In Turkey, specter of politics and upcoming presidential referendum overshadowed demonstrations and protests led by women across the country. Turkey’s women from all walks of life lent their support to promising No campaign to obstruct formation of a one-man rule, an authoritarian regime.

But their ‘No’ did not contain only a political flavor. In broader context, their stance was framed as rejection of all sort of inequalities ingrained in Turkey’s gender-biased culture, unfair treatment of women at workplace or any societal level, the existence of formidable challenges that only posed for women.

Thousands of women marched in Istanbul’s iconic Istiklal Avenue on Wednesday night as part of feminist-led ‘Purple Resistance’ to push back against ever-strengthening masculine culture that defines Turkey’s political landscape. “There is no way from the Feminist struggle,” one banner read, while the other, “No to One-Man, No to Manhood [Machismo]” in reference to presidential system, which critics believe will spawn a one-man regime.

The event transpired peacefully, provided a ground for women to voice their demand for gender equality, end of sexism in politics, empowerment of women at all societal and political aspects of life and having a greater say over their own fate. But other demonstrations in different cities were broken up by police intervention or an angry mob.

In Istanbul’s Bilgi University, a group of assailants attacked a number of female students observing the International Women’s Day. One student was badly beaten. Police broke up a march in Ankara, while detained dozens in western province of Izmir.
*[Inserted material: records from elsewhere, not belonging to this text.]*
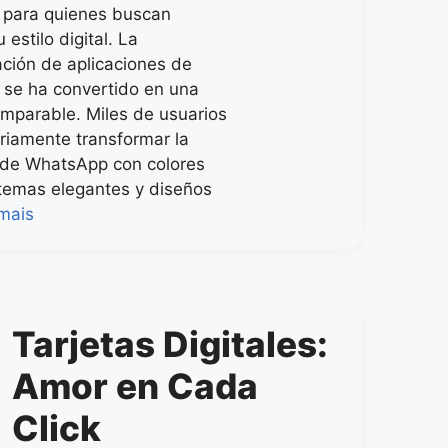
s para quienes buscan
 estilo digital. La
ación de aplicaciones de
 se ha convertido en una
imparable. Miles de usuarios
riamente transformar la
 de WhatsApp con colores
 temas elegantes y diseños
mais
Tarjetas Digitales:
Amor en Cada
Click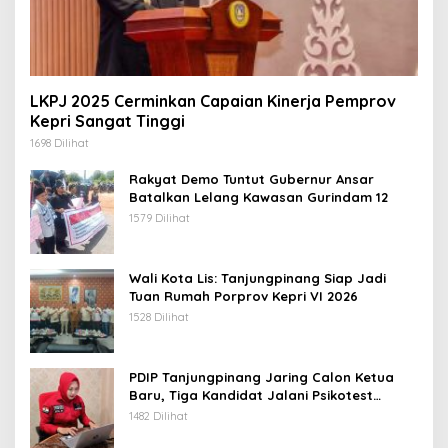
LKPJ 2025 Cerminkan Capaian Kinerja Pemprov
Kepri Sangat Tinggi
1698 Dilihat
Rakyat Demo Tuntut Gubernur Ansar
Batalkan Lelang Kawasan Gurindam 12
1579 Dilihat
Wali Kota Lis: Tanjungpinang Siap Jadi
Tuan Rumah Porprov Kepri VI 2026
1528 Dilihat
PDIP Tanjungpinang Jaring Calon Ketua
Baru, Tiga Kandidat Jalani Psikotest
Daring
1482 Dilihat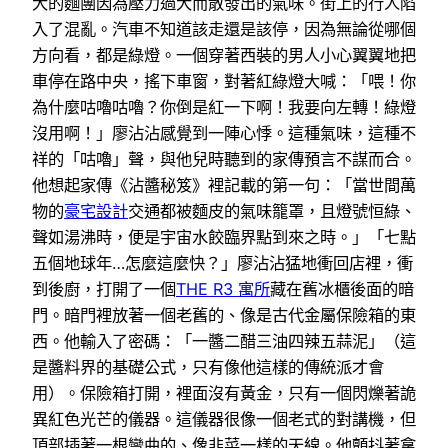
大的麵團因為壓力過大而散發出的氣味。街上的行人陷
入了混亂。汽車不知道該走還是該停，因為無論從哪個
方向看，都是綠燈。一個穿著西裝的男人小心翼翼地把
車停在路中央，搖下車窗，對著紅綠燈大喊：「喂！你
為什麼咕嚕咕嚕？你倒是紅一下啊！我要向左轉！綠燈
沒用啊！」廖沾沾感覺到一陣心悸。這種氣味，這種不
祥的「咕嚕」聲，與他兒時聽到的家傳預言不謀而合。
他想起家傳《沾醬秘笈》裡記載的第一句：「當世間萬
物的
豪宅設計
交通都被麵皮的氣味籠罩，且燈號恒綠、
聲如湯沸時，便是宇宙水餃臨界點到來之時。」「七點
五個地球年…怎麼這麼快？」廖沾沾猛地衝回店裡，衝
到後廚，打開了一個
THE R3 寓所
藏在舊冰櫃後面的暗
門。暗門裡放著一個老舊的、像是古代金屬保險箱的東
西。他輸入了密碼：「一醬二醋三油四辣五蒜泥」（這
是醬料界的基礎公式，只有像他這樣的傳統派才會
用）。保險箱打開，裡面沒有黃金，只有一個閃爍著詭
異紅色光芒的儀器。這儀器很像一個老式的對講機，但
頂部插著一根彎曲的、像韭菜一樣的天線。他顫抖著拿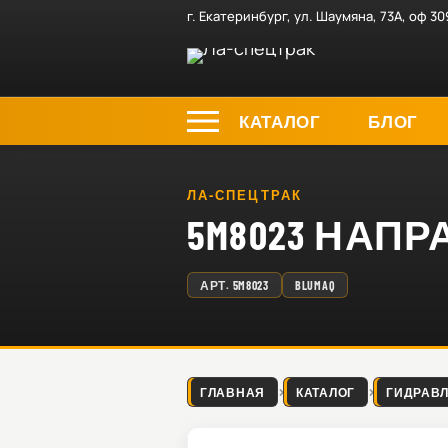
г. Екатеринбург, ул. Шаумяна, 73А, оф 30
КАТАЛОГ
БЛОГ
ЛА-СПЕЦТРАК
5M8023 НА
АРТ.
5M8023
BLUMAQ
ГЛАВНАЯ
КАТАЛОГ
ГИДРАВ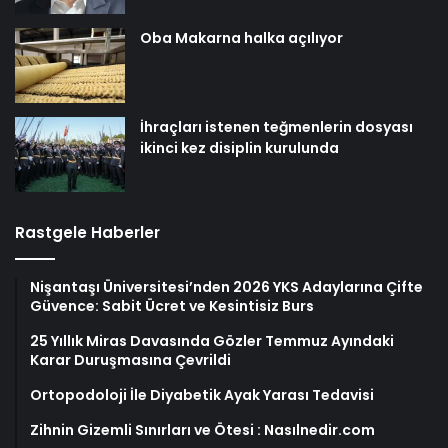
Oba Makarna halka açılıyor
İhraçları istenen teğmenlerin dosyası
ikinci kez disiplin kurulunda
Rastgele Haberler
Nişantaşı Üniversitesi’nden 2026 YKS Adaylarına Çifte
Güvence: Sabit Ücret ve Kesintisiz Burs
25 Yıllık Miras Davasında Gözler Temmuz Ayındaki
Karar Duruşmasına Çevrildi
Ortopodoloji İle Diyabetik Ayak Yarası Tedavisi
Zihnin Gizemli Sınırları ve Ötesi : Nasılnedir.com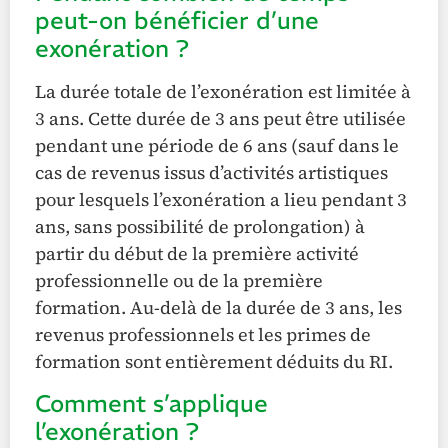
peut-on bénéficier d’une
exonération ?
La durée totale de l’exonération est limitée à
3 ans. Cette durée de 3 ans peut être utilisée
pendant une période de 6 ans (sauf dans le
cas de revenus issus d’activités artistiques
pour lesquels l’exonération a lieu pendant 3
ans, sans possibilité de prolongation) à
partir du début de la première activité
professionnelle ou de la première
formation. Au-delà de la durée de 3 ans, les
revenus professionnels et les primes de
formation sont entièrement déduits du RI.
Comment s’applique
l’exonération ?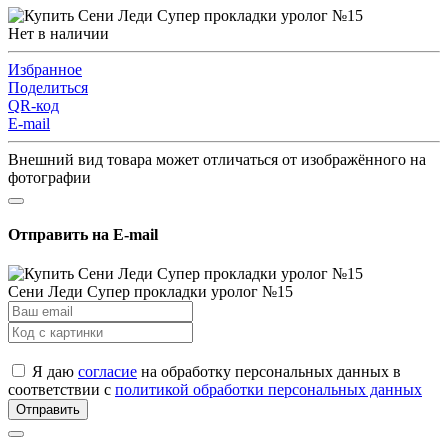
Нет в наличии
Избранное
Поделиться
QR-код
E-mail
Внешний вид товара может отличаться от изображённого на
фотографии
Отправить на E-mail
Сени Леди Супер прокладки уролог №15
Я даю
согласие
на обработку персональных данных в
соответствии с
политикой обработки персональных данных
Отправить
In Diyarbakir, a city buffeted by urban fighting and ravaging destruction, women made victory signs, yearning for peace. The calamitous effects of the war crippled city economy, displaced more than 300,000 people across the region as the fighting between the Turkish security forces and Kurdish militants has recently escalated. For Kurdish women, their hard-won rights in region’s patriarchal social structure suffered dramatic reversals after government-appointed governors rolled back their gains.

Pro-Kurdish Peace and Democracy Party (HDP) has the highest political representation of women in the country, well above any other party in Parliament. Its high regard for female politicians has a matter of substance, not a lip service, as municipalities are run by co-mayors, one male and one female, in HDP-led municipalities.

That promising progress has been halted by the Turkish government as co-chairs of HDP, co-mayors of HDP-run Diyarbakir and hundreds of other party officials have been imprisoned over bogus charges of terrorism and alleged links to Kurdish insurgents. 

The women’s rights has taken an air of urgency from another perspective. The government’s unabated clampdown on opponents of different social conviction, and especially sympathizers of Fethullah Gulen Movement knows no bounds as authorities unleashed a full-scale arrest campaign on families and children, with little regard for basic tenets of legal proceedings. Tens of thousands of women, including pregnant ones and mothers with babies, have been placed in jails with little clarity on evidence.

Turkey’s cultural and social landscape is characterized by an unrelenting battle to define the ideal place for women in society. In a country where endemic domestic violence eludes nationwide solution despite efforts by generations of politicians and civil society groups, the prospect for empowerment of women faces myriad of odds and challenges.

But whatever the challenge is, and however strong odds are, Turkey’s women are there to fight to the end to advance their cause as Wednesday’s marches evidently showed.